『オッケー』
緊張から解放してくれる、役者にとって有難い魔法の言葉。どの職業の人よりもこの言葉を求めるのが役者であろう。
そのシーンが終わった瞬間、
「はい!オッケーっ!」
となると役者はほっとする。良い仕事を出来た気がし、少しの満悦感と安堵感に包まれる。しかしこれが同じ『オッケー』でも…
「はぁい…オッケー…」
となると、話は変わる!このての『オッケー』を聞いた瞬間の役者の胸中によぎるのは
(え?なに…もしかして『とりあえずオッケー』なの?『時間がないから、まぁ、セリフも噛まずに言えたし、オッケーとしときますかオッケー』なの?)
というなんとも不可解な、仕事をしたような、出来なかったような、なんともスッキリしない不安を残して現場を後にする事になる。役者という職業ほど、『オッケー』のニュアンスに敏感な職業はないと言っても過言ではないだろう。

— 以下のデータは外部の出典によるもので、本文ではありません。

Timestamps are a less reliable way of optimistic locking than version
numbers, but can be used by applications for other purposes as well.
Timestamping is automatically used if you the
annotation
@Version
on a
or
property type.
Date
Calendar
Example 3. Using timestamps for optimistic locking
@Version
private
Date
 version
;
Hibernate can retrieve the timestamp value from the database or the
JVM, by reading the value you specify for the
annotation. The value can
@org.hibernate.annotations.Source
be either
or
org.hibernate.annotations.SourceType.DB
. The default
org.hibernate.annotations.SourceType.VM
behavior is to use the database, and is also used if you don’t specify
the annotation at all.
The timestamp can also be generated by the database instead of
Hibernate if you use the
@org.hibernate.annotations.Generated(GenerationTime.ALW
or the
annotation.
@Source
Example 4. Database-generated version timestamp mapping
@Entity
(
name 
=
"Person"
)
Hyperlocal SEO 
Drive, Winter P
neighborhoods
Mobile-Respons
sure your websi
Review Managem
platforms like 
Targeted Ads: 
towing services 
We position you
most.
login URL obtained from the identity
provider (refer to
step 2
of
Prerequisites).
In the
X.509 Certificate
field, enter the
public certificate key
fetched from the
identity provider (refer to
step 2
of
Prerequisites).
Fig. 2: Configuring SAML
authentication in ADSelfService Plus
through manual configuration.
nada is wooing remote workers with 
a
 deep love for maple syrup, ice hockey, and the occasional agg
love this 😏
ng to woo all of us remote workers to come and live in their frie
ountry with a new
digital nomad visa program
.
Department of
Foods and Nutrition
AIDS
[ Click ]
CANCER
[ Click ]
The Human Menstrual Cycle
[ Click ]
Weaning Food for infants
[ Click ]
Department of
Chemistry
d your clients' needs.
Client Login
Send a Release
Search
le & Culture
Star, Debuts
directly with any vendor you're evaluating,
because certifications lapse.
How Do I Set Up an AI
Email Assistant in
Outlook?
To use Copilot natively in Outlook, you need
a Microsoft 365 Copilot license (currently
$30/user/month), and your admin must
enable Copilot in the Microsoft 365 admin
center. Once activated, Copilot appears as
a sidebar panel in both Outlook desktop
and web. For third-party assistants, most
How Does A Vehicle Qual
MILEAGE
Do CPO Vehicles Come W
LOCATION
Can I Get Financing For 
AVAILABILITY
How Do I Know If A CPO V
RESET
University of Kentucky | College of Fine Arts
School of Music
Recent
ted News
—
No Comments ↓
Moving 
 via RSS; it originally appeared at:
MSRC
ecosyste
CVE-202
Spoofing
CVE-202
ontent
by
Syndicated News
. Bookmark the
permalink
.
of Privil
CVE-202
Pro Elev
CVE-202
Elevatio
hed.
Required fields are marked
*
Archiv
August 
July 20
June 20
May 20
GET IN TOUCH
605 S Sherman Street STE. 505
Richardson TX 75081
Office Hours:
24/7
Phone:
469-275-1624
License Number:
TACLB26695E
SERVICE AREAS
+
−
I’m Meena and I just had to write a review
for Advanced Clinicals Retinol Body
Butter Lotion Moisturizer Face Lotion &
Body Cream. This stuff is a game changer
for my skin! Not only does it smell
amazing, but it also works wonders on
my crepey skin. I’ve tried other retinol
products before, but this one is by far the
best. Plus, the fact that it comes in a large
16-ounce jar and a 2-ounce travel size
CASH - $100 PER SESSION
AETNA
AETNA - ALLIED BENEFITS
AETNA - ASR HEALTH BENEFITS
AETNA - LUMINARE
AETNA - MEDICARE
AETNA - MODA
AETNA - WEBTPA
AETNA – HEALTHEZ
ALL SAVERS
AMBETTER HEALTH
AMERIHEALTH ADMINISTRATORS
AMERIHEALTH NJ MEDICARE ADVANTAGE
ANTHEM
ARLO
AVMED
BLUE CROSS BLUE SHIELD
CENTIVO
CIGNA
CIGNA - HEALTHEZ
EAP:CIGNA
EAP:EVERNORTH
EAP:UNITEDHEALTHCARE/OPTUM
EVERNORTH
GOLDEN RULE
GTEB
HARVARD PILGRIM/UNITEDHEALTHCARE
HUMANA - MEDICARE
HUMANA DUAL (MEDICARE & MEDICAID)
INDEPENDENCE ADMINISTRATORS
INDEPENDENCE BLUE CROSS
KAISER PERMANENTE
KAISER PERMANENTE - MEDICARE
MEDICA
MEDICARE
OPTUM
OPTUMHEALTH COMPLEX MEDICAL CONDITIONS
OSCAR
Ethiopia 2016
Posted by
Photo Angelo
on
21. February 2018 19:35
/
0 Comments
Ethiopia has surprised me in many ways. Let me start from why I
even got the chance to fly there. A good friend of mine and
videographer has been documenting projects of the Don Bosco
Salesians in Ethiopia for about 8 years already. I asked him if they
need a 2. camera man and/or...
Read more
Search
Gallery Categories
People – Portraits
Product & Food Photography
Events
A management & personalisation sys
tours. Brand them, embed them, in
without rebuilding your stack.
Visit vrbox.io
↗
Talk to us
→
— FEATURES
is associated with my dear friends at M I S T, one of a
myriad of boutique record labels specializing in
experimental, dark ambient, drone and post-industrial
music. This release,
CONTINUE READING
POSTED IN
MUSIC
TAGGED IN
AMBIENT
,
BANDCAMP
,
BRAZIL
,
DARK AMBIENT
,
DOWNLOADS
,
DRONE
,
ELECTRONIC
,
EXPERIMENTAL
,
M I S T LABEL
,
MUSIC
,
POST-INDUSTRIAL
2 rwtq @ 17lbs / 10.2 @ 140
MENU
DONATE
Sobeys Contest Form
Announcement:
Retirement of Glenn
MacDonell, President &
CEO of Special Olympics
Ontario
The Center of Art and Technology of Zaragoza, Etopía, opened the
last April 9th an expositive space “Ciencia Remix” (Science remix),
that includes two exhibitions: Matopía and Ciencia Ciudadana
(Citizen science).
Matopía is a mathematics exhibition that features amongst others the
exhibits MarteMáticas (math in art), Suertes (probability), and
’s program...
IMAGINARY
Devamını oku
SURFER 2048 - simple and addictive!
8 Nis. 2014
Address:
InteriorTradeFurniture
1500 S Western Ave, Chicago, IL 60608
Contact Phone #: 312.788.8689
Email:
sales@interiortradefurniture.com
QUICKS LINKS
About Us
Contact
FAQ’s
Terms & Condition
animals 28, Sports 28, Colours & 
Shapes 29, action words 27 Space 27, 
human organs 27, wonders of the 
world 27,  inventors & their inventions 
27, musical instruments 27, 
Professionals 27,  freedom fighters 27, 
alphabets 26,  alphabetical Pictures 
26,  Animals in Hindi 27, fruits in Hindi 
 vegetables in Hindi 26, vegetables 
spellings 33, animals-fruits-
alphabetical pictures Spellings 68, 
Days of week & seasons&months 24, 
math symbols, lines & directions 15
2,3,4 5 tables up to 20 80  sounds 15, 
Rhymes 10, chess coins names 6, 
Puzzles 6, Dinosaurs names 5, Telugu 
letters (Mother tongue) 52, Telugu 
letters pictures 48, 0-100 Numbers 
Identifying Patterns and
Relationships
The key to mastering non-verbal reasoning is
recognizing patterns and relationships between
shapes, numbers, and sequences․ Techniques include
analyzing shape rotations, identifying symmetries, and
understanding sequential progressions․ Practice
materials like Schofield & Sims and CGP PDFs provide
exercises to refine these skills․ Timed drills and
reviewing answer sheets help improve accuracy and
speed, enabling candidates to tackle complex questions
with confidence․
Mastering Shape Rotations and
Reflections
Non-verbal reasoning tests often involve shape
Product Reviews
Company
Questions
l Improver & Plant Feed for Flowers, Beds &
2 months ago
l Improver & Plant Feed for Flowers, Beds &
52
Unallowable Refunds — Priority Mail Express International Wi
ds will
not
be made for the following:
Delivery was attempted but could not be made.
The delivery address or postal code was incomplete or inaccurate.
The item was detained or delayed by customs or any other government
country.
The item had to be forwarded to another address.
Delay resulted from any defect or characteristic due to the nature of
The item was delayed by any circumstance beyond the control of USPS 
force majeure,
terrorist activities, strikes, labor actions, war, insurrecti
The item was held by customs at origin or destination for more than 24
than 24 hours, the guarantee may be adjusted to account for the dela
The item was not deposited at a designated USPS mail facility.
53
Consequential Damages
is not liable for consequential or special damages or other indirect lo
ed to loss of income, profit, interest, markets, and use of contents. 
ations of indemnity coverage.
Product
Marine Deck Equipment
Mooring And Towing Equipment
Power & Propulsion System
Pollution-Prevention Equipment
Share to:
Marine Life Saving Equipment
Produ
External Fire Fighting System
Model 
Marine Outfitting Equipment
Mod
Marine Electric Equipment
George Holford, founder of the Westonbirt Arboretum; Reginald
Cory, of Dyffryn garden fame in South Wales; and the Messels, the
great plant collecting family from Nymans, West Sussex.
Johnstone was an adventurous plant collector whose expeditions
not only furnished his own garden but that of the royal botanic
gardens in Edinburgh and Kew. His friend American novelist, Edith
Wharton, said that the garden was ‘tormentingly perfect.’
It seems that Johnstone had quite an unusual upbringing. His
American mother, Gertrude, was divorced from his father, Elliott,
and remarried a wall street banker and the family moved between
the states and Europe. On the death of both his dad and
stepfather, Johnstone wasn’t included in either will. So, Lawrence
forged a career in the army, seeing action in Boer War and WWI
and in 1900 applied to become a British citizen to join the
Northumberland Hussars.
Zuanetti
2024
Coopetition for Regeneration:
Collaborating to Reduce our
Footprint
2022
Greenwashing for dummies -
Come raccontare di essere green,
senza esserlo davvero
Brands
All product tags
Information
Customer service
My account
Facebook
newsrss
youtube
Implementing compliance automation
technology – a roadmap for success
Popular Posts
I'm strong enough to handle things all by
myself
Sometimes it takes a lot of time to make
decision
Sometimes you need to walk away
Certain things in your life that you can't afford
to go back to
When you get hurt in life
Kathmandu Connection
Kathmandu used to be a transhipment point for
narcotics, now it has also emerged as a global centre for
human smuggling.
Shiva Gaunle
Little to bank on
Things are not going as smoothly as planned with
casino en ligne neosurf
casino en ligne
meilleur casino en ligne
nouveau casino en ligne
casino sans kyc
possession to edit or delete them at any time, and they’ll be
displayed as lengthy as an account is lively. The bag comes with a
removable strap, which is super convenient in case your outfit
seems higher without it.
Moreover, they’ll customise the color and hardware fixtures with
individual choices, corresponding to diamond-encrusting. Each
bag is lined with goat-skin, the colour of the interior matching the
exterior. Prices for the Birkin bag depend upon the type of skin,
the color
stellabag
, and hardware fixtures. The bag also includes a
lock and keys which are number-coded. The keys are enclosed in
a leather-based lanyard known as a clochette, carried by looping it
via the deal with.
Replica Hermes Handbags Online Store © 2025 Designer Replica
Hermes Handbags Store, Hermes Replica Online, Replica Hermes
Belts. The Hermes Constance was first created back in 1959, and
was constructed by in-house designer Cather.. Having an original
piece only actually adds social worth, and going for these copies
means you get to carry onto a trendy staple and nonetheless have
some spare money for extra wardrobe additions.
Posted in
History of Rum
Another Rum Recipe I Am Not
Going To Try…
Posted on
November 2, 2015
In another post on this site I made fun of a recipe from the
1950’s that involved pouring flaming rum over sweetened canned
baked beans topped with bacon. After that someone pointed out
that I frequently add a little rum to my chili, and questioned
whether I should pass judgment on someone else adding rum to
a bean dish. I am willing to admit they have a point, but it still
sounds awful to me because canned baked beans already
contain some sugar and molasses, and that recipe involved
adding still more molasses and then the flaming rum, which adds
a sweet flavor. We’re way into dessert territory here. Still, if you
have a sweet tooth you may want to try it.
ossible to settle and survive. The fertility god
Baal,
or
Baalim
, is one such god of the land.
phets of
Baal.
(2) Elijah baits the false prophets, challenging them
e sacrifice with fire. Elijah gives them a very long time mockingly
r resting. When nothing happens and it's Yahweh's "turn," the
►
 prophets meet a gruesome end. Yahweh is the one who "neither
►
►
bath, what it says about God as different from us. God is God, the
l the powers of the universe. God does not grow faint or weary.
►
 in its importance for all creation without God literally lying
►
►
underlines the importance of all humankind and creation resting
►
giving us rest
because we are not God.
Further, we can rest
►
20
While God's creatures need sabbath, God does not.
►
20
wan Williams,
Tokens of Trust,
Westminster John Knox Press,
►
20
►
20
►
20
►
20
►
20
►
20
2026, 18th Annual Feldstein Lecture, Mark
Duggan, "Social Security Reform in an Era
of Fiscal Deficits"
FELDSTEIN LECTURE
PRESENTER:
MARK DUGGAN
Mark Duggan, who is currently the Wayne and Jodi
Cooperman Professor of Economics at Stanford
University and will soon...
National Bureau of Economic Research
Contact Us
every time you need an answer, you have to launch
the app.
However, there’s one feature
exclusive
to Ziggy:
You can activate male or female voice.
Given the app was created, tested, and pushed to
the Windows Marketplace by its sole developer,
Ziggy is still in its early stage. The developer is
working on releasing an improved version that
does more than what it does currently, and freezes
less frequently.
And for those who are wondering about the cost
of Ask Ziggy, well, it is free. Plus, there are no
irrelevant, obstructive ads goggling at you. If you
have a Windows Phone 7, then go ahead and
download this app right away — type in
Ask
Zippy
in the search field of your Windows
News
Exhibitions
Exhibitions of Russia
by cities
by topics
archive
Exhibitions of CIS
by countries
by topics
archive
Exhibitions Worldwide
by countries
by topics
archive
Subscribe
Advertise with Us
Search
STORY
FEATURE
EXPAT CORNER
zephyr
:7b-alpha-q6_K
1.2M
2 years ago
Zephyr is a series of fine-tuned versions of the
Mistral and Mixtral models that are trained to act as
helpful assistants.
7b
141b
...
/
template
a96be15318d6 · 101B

オーディションは合否が通知される。通知だから合否は目に分かる。しかし実際のプロの現場は違う。自分の仕事が合格点なのかどうかは知らされない。それは決して文字では表されず、次にその監督の作品に呼ばれるかどうかで通知される。次の作品に呼ばれなければ不合格。次もまた呼ばれて、更には前よりも役柄が大きくなってれば、それは合格である。
〜先日、都内撮影所録音スタジオ〜
僕はこの秋公開予定の映画の声録りに呼ばれる。意気込みを見せる為、声だけの録音とはいえ、セリフは覚えてのぞむ!原稿は見ない!